Abbas El Fassi, prudence et calculs politiques

Le 27 septembre prochain, date d’organisation des élections législatives, le secrétaire général du parti de l’Istiqlal, Abbas El Fassi, aura soixante-trois ans et dix jours. Et si, pour le parti de l’Istiqlal, le pari des prochaines élections est d’une grande envergure, il ne l’est pas moins pour son leader.
Juriste, homme politique, militant des droits de l’Homme, diplomate et ministre, Abbas El Fassi a toujours été dans les arnaques de la politique.
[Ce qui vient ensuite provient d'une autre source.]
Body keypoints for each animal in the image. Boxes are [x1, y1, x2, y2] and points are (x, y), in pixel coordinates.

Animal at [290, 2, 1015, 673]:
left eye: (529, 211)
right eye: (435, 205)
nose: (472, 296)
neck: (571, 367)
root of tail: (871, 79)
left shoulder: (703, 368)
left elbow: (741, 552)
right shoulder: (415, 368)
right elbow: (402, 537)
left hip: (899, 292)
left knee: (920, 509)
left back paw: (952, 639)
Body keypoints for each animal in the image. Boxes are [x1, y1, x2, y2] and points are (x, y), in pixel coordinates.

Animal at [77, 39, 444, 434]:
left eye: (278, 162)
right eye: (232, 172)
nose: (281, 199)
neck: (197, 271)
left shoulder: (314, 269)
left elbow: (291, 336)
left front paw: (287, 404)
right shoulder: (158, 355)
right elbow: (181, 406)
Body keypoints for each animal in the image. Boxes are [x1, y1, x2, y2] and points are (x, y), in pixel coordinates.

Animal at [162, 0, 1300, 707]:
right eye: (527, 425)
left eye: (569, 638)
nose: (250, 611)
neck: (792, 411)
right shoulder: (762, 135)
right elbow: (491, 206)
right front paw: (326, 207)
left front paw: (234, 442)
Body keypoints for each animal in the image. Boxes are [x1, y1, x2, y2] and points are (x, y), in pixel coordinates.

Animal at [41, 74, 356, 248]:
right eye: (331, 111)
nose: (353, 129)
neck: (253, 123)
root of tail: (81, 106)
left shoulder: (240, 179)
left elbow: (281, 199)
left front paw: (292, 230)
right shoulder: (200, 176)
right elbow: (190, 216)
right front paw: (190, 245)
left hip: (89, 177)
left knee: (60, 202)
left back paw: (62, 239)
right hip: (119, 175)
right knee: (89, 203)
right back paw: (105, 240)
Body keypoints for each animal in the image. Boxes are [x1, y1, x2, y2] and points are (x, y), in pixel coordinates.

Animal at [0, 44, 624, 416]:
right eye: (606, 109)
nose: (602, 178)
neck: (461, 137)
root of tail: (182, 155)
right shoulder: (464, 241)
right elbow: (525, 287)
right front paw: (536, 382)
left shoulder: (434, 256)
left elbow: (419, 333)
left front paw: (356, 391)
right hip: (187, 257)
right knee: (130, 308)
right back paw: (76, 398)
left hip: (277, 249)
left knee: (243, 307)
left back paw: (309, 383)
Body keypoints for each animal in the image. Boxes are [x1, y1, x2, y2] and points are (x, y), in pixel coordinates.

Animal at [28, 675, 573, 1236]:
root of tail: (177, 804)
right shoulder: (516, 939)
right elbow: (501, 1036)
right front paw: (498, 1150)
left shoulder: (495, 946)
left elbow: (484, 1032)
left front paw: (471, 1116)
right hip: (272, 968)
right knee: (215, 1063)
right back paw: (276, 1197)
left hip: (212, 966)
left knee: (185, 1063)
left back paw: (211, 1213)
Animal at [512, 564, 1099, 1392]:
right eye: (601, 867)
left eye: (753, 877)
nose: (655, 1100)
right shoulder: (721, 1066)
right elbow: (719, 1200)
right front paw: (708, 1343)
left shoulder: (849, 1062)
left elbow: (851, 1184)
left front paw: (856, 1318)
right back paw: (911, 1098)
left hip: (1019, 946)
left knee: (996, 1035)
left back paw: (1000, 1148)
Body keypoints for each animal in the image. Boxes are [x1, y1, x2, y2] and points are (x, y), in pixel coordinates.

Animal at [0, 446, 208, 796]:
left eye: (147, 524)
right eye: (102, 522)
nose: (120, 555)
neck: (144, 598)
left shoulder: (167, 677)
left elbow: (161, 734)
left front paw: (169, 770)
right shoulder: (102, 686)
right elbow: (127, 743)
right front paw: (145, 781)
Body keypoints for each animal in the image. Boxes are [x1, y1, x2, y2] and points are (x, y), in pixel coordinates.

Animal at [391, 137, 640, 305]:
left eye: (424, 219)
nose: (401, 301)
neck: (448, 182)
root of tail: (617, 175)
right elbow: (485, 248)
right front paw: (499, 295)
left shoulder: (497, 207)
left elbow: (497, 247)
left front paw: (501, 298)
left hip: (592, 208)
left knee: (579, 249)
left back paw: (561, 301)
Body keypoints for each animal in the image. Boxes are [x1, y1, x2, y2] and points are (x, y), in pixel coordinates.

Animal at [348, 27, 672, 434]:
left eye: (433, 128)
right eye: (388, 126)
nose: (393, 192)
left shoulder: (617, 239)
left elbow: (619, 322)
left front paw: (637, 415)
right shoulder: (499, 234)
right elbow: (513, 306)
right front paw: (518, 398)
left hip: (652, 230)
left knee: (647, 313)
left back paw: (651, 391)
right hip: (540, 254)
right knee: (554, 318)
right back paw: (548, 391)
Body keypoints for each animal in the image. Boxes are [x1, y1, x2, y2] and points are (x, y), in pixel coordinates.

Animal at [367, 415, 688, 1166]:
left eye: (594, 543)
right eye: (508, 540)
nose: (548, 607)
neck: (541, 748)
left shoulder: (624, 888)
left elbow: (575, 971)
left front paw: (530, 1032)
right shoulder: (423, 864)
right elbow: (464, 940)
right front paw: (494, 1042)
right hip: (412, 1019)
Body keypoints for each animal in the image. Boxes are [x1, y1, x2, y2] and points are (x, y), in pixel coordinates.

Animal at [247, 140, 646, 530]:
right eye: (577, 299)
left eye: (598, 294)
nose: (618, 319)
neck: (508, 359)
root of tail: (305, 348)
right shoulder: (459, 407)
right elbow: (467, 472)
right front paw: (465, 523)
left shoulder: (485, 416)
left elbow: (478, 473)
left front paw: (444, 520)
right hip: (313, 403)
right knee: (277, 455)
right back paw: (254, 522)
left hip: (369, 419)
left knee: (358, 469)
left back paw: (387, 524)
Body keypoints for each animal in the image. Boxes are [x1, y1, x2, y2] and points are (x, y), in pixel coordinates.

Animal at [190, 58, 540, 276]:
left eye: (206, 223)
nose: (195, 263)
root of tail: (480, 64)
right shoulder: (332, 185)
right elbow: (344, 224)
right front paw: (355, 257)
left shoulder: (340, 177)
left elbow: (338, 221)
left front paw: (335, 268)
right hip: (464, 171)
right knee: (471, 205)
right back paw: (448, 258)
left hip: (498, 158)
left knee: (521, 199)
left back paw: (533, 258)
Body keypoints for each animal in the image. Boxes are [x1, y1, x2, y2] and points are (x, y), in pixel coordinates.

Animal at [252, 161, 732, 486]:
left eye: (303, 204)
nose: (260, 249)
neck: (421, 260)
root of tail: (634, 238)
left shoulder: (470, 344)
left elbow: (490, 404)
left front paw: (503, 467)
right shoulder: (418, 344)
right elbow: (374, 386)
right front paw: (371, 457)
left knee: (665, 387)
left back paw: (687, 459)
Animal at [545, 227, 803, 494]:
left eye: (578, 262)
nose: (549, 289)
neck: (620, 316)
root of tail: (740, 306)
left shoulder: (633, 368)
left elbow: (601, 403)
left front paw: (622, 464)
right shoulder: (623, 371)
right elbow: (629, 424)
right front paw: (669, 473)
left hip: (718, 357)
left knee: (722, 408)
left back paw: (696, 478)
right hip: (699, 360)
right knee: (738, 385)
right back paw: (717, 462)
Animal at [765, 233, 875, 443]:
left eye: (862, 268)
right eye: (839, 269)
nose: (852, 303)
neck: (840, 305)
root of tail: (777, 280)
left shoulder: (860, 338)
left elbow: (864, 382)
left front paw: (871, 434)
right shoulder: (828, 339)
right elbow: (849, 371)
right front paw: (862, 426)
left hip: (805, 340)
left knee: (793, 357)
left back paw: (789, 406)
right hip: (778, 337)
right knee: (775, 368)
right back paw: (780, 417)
L’unique rêve qui lui reste à accomplir est bien celui de la primature ou, à défaut, le perchoir de la Chambre des représentants. Une ambition légitime pour les Istiqlaliens qui estiment avoir le droit, historiquement mérité selon eux, de conduire un gouvernement de l’alternance.
Aujourd’hui, avec l’arrivée à terme du gouvernement de l’alternance consensuelle et le départ prévisible de Abderrahmane Youssoufi, le rêve se fait de plus en plus persistant. Durant les deux mi-temps de la vie du gouvernement Youssoufi, Abbas El Fassi a tenu à jouer un rôle principal dans l’expérience de l’alternance.
Ainsi, au cours des deux premières années, et bien qu’ayant six ministres de l’Istiqlal au sein du gouvernement, il a adopté la stratégie de « l’appui critique ». Une politique qui consiste à soutenir le gouvernement dans le fond, tout en se démarquant dans la forme. Son élection à la tête du parti de l’Istiqlal ayant été un symbole du renouveau au sein de cette formation, il lui fallait assumer cet esprit innovateur dans l’exercice politique. Il commence donc, dès les premiers mois de l’alternance, à faire, chaque fois que l’occasion se prêtait, une lecture critique de l’action du gouvernement qu’il accusa à maintes reprises de lenteur. Allant parfois jusqu’à laisser entendre qu’il avait un projet politique de rechange, il ne veut parler que du bilan des ministres istiqlaliens dans le gouvernement Youssoufi II, sans assumer l’action collective et la solidarité gouvernementale.. En septembre 2000, à la mi-parcours du gouvernement de l’alternance, Abbas El Fassi est nommé ministre de l’Emploi, de la Formation professionnelle, du Développement social et de la Solidarité. Certes, dans les coulisses de l’Istiqlal, on aspirait à la primature, mais, le choix du porte-feuille était très significatif.
Certains Istiqlaliens sont allés jusqu’à l’interpréter comme une démonstration de l’échec de l’USFP dans le volet social. Arrivé au gouvernement, le leader istiqlalien allait encore une fois faire preuve d’une certaine ingéniosité en adoptant un nouveau concept dans l’exercice de la politique : la dualité entre le pouvoir et l’opposition. Ainsi, durant les deux années qu’aura duré le deuxième gouvernement de l’alternance, Abbas El Fassi a pu conjuguer les deux rôles d’opposant et de ministre. Qu’il s’agisse de stratégie électorale ou d’une simple « prudence politique », cette politique adoptée par le chef de file de l’Istiqlal restera dans les annales de la vie politique nationale.